Yep, that's the mystery. Both Neil and Fiona explicitly mentioned the possibility of patients receiving more cycles of ava6k (relatively to dox by itself). If the cumulative max amount of dox is held constant, then this is impossible if the amount per cycle is increased (and we know that they have increased the dose at least once). AS also took pains to point out that the MTD for ava6k may be very different than dox on its own.

The clinicaltrails.gov site states that the patients will keep receiving treatment until some conditions are met, which includes "reaching maximum lifetime cumulative exposure to doxorubicin (or other anthracyclines)."

If the max cumulative exposure to dox is kept the same, then the comments by Neil and Fiona don't make sense. My guess that the max cumulative dose is calculated from the systemic amount of dox present (as estimated through urine and blood samples). For standard dox, this is directly related to the dose amount. However, for ava6k this is (hopefully) very different. i.e., very low systemic dox as all/most of it is restricted to the tumour.

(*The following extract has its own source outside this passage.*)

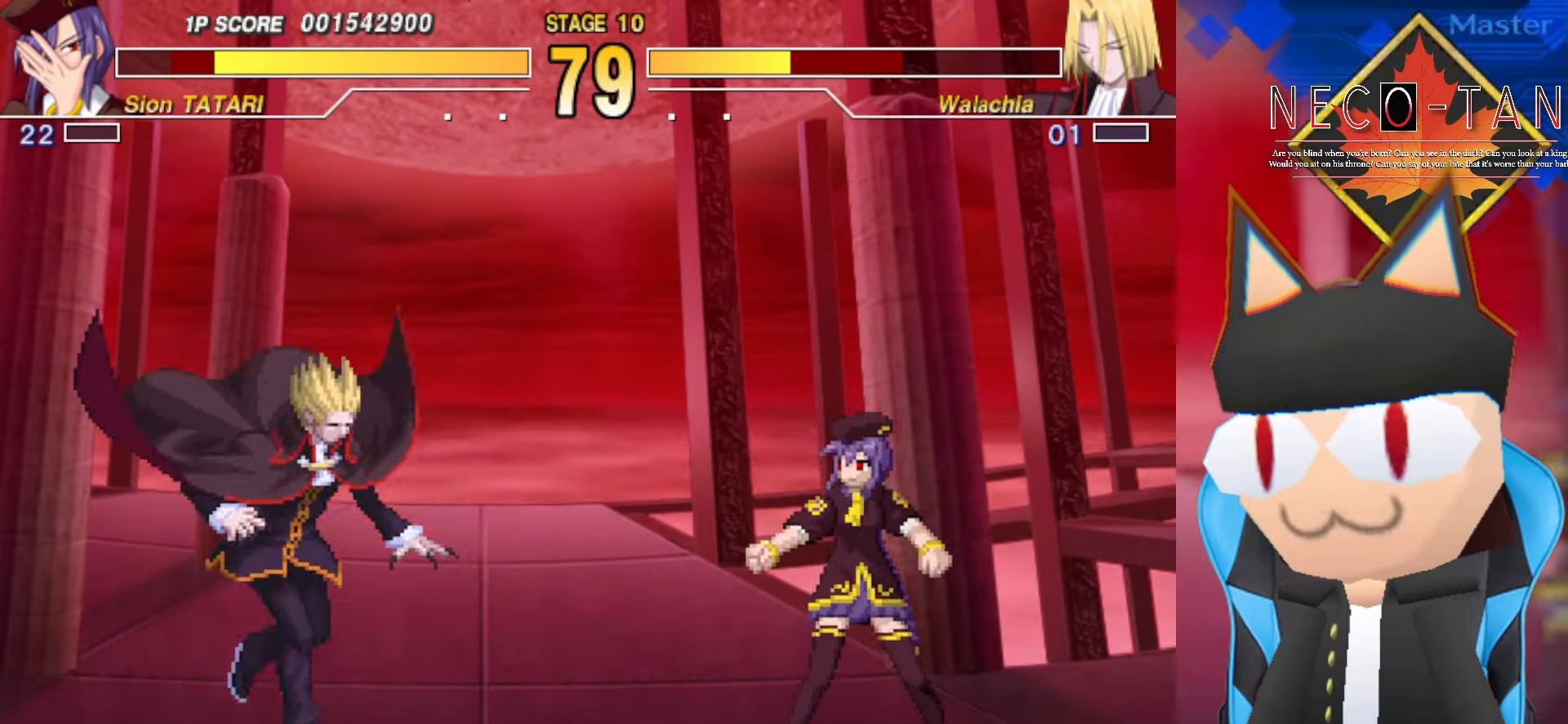
{"buttons": [], "left_stick": "center", "events": [[100, "left_stick", "down-right"], [316, "left_stick", "center"]]}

If true, this would allow continued dosing well past the current cumulative limit.

As noted by another poster last week, it would be quite immoral to stop treatment (i.e., stop dosing) if the treatment is working (tumour reduction) with little or no side effects.

Hence, let's hope that the dosing continues...

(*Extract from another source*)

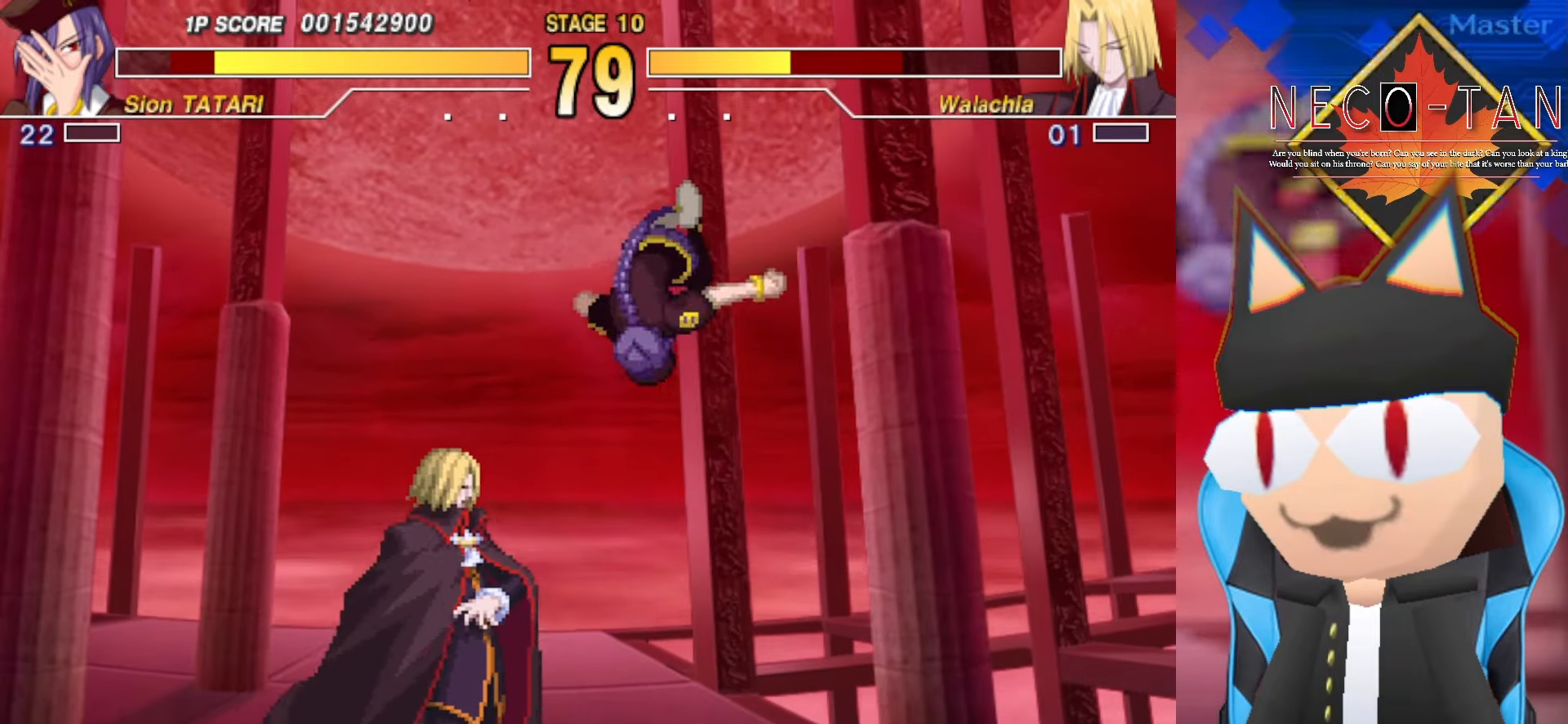
{"buttons": ["L2"], "left_stick": "up-right", "events": [[16, "R2", "down"], [100, "R2", "up"], [150, "left_stick", "up"], [216, "L2", "down"], [283, "L2", "up"], [350, "L2", "down"], [433, "L2", "up"], [483, "L2", "down"], [500, "left_stick", "up-right"]]}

Indeed Wress, nothing to do with affimers. It's great to hear how that 'is the future' of point (canSEEK), he seems genuinely excited about it. AS explains it much better though.

Sorry Hurst, but the panel discussion at ASCO on "Precision" has little or nothing to do with Avacta's "Precision platform". So no, Avacta's pre-clinical data will not be discussed or likely mentioned.

But indeed, we are waiting for the two US sites to come online soon, presumably to participate in the DE2 cohort and beyond. That will be very welcome news when it lands.

AS has also said, on multiple ocasions, that he is very pleased with the data so far, and that the data are 'very consistent'. Oh, and they have also said that they would chose the next drug in the precision pipeline once the data supported such a decision. So yes, they have access to the data.

Could be Mr. A. But if the technology wasn't working, you wouldn't hire people to replace those that have left.

In much the same way that you wouldn't move offices (especially to a much more expensive site) if you didn't see a bright future for that division. I could image that before last August, one could have argued that such a move was based on optimism, i.e., that the technology had a good potential. But after it has been in human, you know one way or the other if it is performing as designed.

Nice find! 5 research associate/research scientist positions. Would be strange to hire more staff if the technology underpinning the therapuetics pipeline wasn't performing.